First Descents (FD) is a charitable non-profit organization headquartered in Denver, Colorado. Brad Ludden, a professional kayaker, founded First Descents in 2001.

First Descents has served around 10,000 young adult survivors at over 1,000 programs nationwide. First Descents has been recognized by CNN Heroes and Outside magazine's Best Places to Work.

== History ==
When Brad Ludden was 12, and his 38-year-old aunt was diagnosed with breast cancer, he decided to volunteer at a local pediatric oncology program and teach kayaking. In 2001, he started First Descents.

In 2016, Ludden won the CNN Hero Award for his work with First Descents.

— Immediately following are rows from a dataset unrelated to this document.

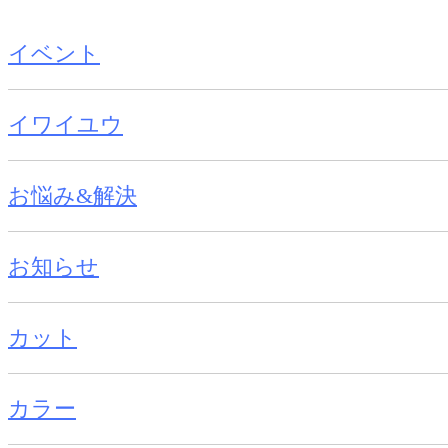
イベント
イワイユウ
お悩み&解決
お知らせ
カット
カラー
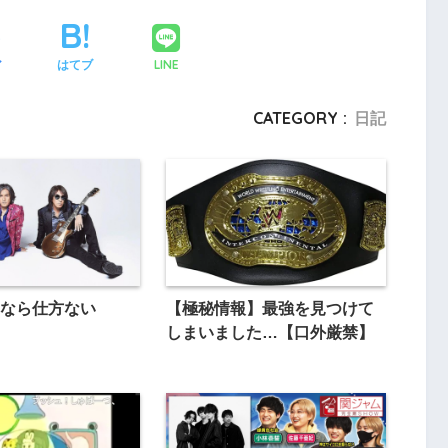
LINE
ア
はてブ
CATEGORY :
日記
なら仕方ない
【極秘情報】最強を見つけて
しまいました…【口外厳禁】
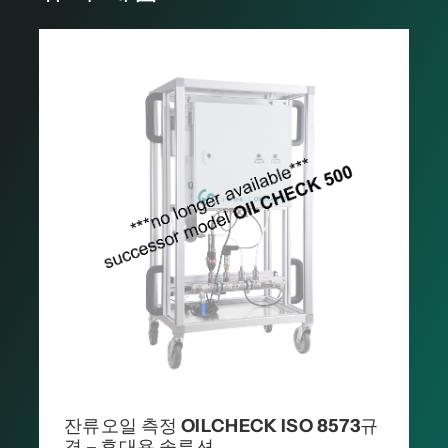
잔류오일 측정 OILCHECK ISO 8573규
격 – 휴대용 솔루션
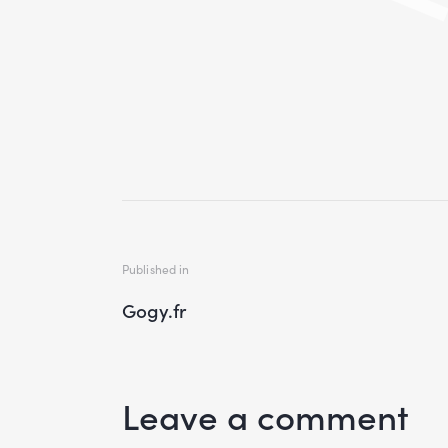
Published in
Gogy.fr
Leave a comment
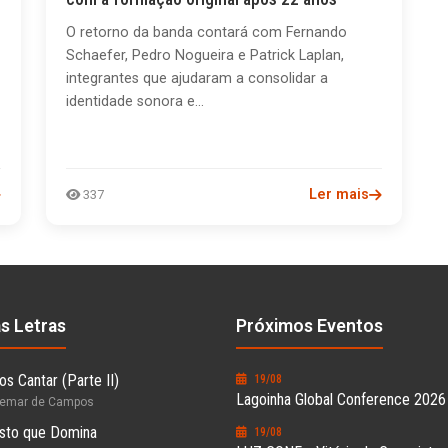
O retorno da banda contará com Fernando
Schaefer, Pedro Nogueira e Patrick Laplan,
integrantes que ajudaram a consolidar a
identidade sonora e...
Ler mais
337
as Letras
Próximos Eventos
s Cantar (Parte II)
19/08
Lagoinha Global Conference 2026
hemar de Campos
sto que Domina
19/08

In 2020, First Descents expanded programming to serve healthcare professionals on the frontlines of COVID-19.

==Programs==
First Descents provides week-long and multi-day programs nationwide. The programs offer climbing, paddling, and surfing.

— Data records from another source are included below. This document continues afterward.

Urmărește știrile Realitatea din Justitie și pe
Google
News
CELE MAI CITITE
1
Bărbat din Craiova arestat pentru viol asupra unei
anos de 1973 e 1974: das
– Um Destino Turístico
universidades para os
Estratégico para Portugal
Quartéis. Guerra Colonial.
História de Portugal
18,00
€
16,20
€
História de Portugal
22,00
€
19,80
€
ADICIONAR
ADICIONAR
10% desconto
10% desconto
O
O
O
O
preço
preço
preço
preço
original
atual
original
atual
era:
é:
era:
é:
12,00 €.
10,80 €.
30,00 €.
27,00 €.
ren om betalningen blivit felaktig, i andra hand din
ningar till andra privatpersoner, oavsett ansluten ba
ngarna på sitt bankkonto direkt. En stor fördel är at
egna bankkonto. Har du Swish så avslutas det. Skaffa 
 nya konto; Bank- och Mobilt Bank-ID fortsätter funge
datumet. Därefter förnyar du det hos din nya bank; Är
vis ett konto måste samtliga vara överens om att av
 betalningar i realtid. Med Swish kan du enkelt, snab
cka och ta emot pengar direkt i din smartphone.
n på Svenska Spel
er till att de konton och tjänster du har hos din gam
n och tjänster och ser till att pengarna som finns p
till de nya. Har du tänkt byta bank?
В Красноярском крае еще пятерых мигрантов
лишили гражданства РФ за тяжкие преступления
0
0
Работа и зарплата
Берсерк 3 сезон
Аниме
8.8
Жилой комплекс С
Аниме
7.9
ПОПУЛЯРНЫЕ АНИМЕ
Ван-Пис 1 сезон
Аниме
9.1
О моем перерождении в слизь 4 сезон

In 2011, First Descents offered 27 outdoor programs, and 283 people participated. In 2012, the number of outdoor programs grew to 45, and the number of participants was 515. In 2013, First Descents ran programs in 12 states and three countries.

==Out Living It documentary==
First Descents founder Brad Ludden approached filmmaker Michael Brown, a three-time Emmy Award winner, about directing a documentary about Ludden's adventures with cancer survivors. First Descents launched a Kickstarter campaign to fund the documentary and raised $21,507.

Ludden and 14 other young adult cancer survivors spent a week together in the outdoors. Brown filmed the adventures and interviewed the participants. The film was released on April 14, 2012.